Journée mondiale contre le cancer : de plus en plus de malades

La recherche sur le cancer donne de plus en plus de traitements et fait progresser la survie, mais la Journée mondiale contre le cancer dimanche est l’occasion de rappeler qu’il y a de plus en plus de malades.

Le cancer, ou l’ensemble des pathologies qu’on regroupe sous ce nom générique, a tué 8,8 millions de personnes en 2015 selon l’Organisation mondiale de la santé.

Cela en fait la deuxième cause de mortalité mondiale, après les maladies cardiovasculaires.
Le paradoxe, c’est que l’on survit de mieux en mieux grâce aux progrès de la médecine, mais que le nombre de cas augmente. D’après l’OMS, il devrait bondir de 70% au cours des deux décennies à venir.

« On sait prévenir. On sait dépister. On sait guérir, de mieux en mieux. On sait comment prendre en charge. Et, au mieux, on fait du surplace dans la lutte contre le cancer », selon Christophe Leroux, délégué à la communication de la Ligue contre le cancer en France.
Pour l’organisation, qui fête ses 100 ans cette année, le combat n’est jamais fini.

400 000 cas diagnostiqués en France

En 2018, le cancer concerne toujours en France plus d’hommes que de femmes. Les hommes représentent à peu près 55% des 400.000 cas diagnostiqués et des 150.000 décès enregistrés chaque année.

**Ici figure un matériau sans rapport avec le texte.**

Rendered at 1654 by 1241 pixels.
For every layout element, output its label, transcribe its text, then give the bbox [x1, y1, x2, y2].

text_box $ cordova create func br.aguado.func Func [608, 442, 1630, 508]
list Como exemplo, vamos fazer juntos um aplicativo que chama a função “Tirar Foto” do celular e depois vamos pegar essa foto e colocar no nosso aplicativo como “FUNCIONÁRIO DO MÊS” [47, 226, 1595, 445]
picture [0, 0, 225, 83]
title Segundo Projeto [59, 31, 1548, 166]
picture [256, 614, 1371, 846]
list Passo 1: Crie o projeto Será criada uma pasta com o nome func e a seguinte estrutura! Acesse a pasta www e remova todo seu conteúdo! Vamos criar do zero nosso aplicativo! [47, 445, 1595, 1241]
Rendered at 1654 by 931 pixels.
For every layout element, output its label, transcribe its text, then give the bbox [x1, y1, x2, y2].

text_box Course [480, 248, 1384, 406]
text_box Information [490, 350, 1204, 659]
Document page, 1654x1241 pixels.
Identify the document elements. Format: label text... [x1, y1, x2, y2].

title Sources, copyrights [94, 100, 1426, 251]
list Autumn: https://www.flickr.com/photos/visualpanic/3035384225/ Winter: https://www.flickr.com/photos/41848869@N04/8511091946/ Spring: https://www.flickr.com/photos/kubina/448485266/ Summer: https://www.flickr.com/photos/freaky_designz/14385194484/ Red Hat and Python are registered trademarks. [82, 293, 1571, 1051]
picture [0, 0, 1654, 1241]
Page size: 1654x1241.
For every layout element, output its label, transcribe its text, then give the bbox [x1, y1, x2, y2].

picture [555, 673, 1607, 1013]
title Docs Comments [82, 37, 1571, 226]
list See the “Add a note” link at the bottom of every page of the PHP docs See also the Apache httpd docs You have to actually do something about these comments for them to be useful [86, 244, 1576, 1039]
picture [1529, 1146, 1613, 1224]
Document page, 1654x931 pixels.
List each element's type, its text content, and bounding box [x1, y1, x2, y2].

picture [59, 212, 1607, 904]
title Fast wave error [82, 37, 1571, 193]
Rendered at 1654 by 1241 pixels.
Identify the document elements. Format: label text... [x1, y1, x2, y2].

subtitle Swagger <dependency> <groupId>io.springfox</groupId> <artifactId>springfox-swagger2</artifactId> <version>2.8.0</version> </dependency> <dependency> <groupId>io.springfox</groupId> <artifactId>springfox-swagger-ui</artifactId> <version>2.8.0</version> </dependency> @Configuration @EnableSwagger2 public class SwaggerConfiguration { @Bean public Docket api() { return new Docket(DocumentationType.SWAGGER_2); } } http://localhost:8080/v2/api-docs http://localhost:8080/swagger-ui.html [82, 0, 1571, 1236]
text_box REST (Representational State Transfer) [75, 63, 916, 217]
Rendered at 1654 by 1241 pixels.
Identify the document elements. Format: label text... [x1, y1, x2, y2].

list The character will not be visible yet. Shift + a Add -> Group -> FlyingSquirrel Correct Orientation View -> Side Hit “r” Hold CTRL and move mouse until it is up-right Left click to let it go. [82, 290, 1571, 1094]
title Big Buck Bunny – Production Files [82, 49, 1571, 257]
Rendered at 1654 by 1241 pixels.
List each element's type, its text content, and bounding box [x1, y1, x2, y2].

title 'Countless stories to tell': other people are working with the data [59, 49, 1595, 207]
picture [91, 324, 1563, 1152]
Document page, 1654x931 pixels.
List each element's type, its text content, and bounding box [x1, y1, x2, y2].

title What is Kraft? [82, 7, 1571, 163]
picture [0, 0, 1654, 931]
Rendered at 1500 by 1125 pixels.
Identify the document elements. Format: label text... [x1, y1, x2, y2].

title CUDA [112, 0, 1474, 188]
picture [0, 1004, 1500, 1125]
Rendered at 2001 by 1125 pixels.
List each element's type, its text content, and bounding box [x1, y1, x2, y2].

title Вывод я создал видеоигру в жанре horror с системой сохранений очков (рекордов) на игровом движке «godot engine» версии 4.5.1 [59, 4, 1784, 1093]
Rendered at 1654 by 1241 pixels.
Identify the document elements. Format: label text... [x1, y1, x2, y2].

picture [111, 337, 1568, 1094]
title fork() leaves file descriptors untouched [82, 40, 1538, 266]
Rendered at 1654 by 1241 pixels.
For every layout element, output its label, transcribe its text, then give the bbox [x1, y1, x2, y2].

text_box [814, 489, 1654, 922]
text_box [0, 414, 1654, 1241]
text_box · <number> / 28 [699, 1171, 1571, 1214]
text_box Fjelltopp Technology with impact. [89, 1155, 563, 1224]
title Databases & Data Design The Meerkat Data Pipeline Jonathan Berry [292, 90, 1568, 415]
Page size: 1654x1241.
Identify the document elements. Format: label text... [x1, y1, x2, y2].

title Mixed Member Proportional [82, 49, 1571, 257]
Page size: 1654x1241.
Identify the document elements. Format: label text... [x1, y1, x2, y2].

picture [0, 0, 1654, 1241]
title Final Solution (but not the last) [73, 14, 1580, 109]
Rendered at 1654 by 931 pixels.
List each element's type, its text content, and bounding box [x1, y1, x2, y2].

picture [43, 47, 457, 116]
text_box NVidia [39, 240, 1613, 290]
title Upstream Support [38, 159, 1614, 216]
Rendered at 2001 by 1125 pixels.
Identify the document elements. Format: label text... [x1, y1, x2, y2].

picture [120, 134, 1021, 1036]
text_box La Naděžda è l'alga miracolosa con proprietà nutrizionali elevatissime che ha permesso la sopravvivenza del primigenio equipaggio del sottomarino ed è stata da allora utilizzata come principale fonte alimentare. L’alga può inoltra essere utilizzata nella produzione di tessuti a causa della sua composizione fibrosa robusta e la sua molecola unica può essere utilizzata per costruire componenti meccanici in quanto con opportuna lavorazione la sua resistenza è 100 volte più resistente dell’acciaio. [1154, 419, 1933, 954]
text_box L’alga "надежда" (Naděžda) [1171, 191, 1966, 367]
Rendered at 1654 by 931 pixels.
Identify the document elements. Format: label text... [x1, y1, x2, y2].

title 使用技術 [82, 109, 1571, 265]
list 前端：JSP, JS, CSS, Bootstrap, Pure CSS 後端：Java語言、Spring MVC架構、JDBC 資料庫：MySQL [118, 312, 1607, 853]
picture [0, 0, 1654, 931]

Si le nombre de cancers augmente en valeur absolue à cause de l’accroissement de la population, les hommes en meurent moins qu’avant, les femmes un peu plus. Chez les femmes le cancer du poumon tue désormais presque autant que le cancer du sein, avec plus de 10.000 décès par an. Hommes et femmes confondus, le cancer du poumon c’est 20% des décès par cancer chaque année. La prostate, le sein et le colon font également beaucoup de morts. Mais comparé à la fréquence des cas, ils affichent des taux de survie bien supérieurs car avec l’immunothérapie ou les thérapies ciblées, le panel des solutions s’enrichit.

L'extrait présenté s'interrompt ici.